## Descripción de la tarea
Retoma el artículo sobre la película de Barbie que aparece más abajo y continúalo a partir de su última oración.
═══ Fragmento mostrado
Revisitando a Barbie I (Carola Minguet, Religión Confidencial)
Noticia publicada el
jueves, 3 de agosto de 2023
En la película de moda, Barbieland es un reino en el que las mujeres deciden y gobiernan en contraposición con el mundo real, donde lo hacen los hombres. En principio, lo que viene a reivindicar es razonable: cada mujer ha de ser libre, valerse por sí misma, forjar su propia personalidad, sin roles impuestos. También, lo que denuncia: mujeres subyugadas por la perfección física, obligadas a dar la talla en el trabajo y en casa, reconocidas por lo que aparentan y no por ser quienes son. Por otro lado, resulta acertado que abogue por la conversación entre hombres y mujeres, por abrir puntos de debate desde lo cotidiano, incluso el tono naif con que se proponen (aunque, como la estética del filme, a muchos nos tire para atrás) pues la gente anda muy susceptible, con los nervios a flor de piel… Toca ser extremadamente cuidadoso. Como decía una querida profesora, a esta generación hay que cogerla con pinzas.
En este sentido, creo que la directora invita a no conformarse con el feminismo plano que sale a relucir en algunos momentos, sobre todo, en una discusión entre Barbie y Ken que destila patriarcado opresor, masculinidad tóxica y desigualdad de género. Es una trampa pensar que estos clichés son un lugar común. Si bien hay mujeres que desgraciadamente los sufren en algunos hogares, trabajos e instituciones, en otros tantos los hombres son puestos bajo sospecha por razón de su sexo. Asimismo, es habitual la sana convivencia de mujeres y hombres, pero se silencia porque la polarización interesa (y mucho). De hecho, después de haber infiltrado el virus del individualismo, algunas políticas de identidad se enfocan así: dividiendo y generando animadversión hacia el sector que no está incluido.
Del primer escenario hay muchos casos y está bien que se pongan sobre la mesa, aunque es verdad que para describir la discriminación femenina suelen darse argumentos repetitivos. Así, en el plano laboral se habla del techo de cristal y de la diferencia salarial, pero no de las entrevistas de trabajo en las que se pregunta a una mujer si está casada, es madre o piensa serlo. Y qué decir sobre las miradas condescendientes, intrigantes, hacia madres de familias numerosas que hacen malabares para integrar el trabajo en su vida familiar.
══════
═══ Información proporcionada
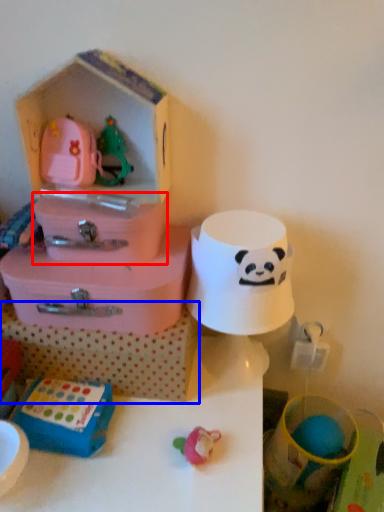
Question: Among these objects, which one is nearest to the camera, storage box (highlighted by a red box) or storage box (highlighted by a blue box)?

Choices:
 (A) storage box
 (B) storage box

Answer: (A)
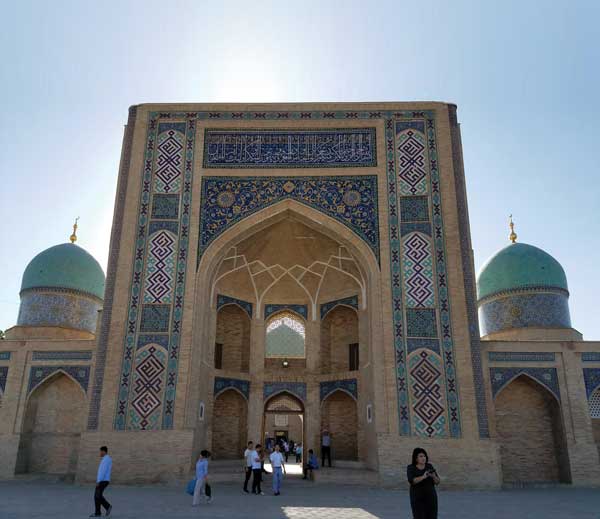
The image size is (600, 519). I want to click on archway, so click(x=154, y=263), click(x=431, y=207).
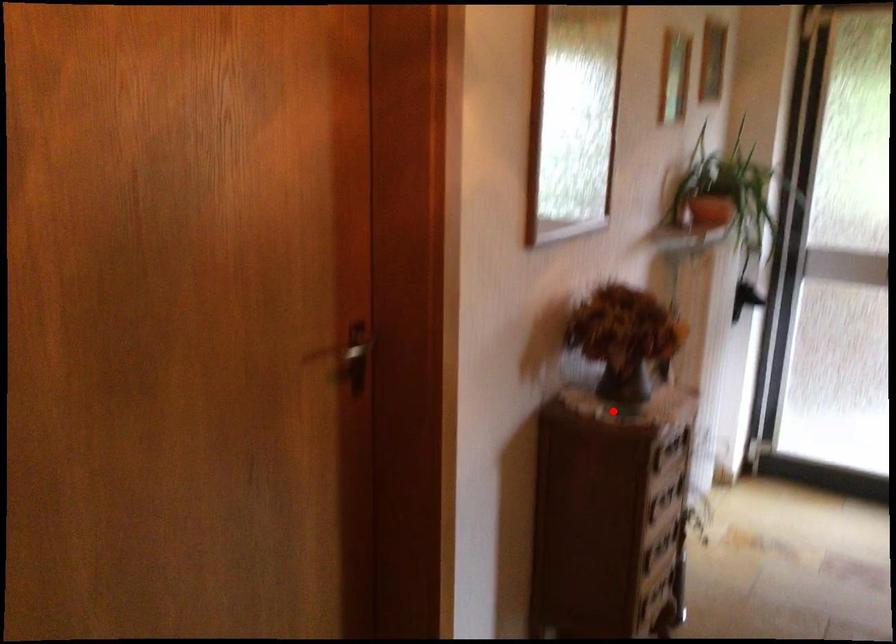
══════
## Resultado del ejercicio
Sobre el segundo panorama es difícil encontrar relatos, por eso se agradece cuando aparecen versos libres que discrepan de un concepto de igualdad deconstruido, absurdo y lleno de contradicciones. La negación de la identidad masculina, entre otras consecuencias, está dejando en el camino hijos huérfanos de padre y niños que, temiendo convertirse en hombres por el rechazo social a la masculinidad, quedan anclados en una adolescencia perpetua, incapaces de tomar su vida en peso y entregarla.
Respecto a la tercera variable, cada vez es más difícil encontrar relatos que retraten la complementariedad entre hombre y mujer, al tiempo que crecen los que subrayan la lucha de sexos. Se plantea el conflicto como algo lógico, incluso desde el propio vocabulario: empoderamiento, cancelación, víctima. El problema es que esta confrontación es, por un lado, tan simplista como maximalista, porque los hombres tienen valores que aportar a las mujeres y al revés. Por otro, resulta impostada, y no sólo porque todos conocemos hogares y entornos laborales bien avenidos, sino porque lo que desea cualquier corazón, sea femenino o masculino, vote a la izquierda o a la derecha, es la armonía. La meta natural es estar unidos, no vivir en burbujas.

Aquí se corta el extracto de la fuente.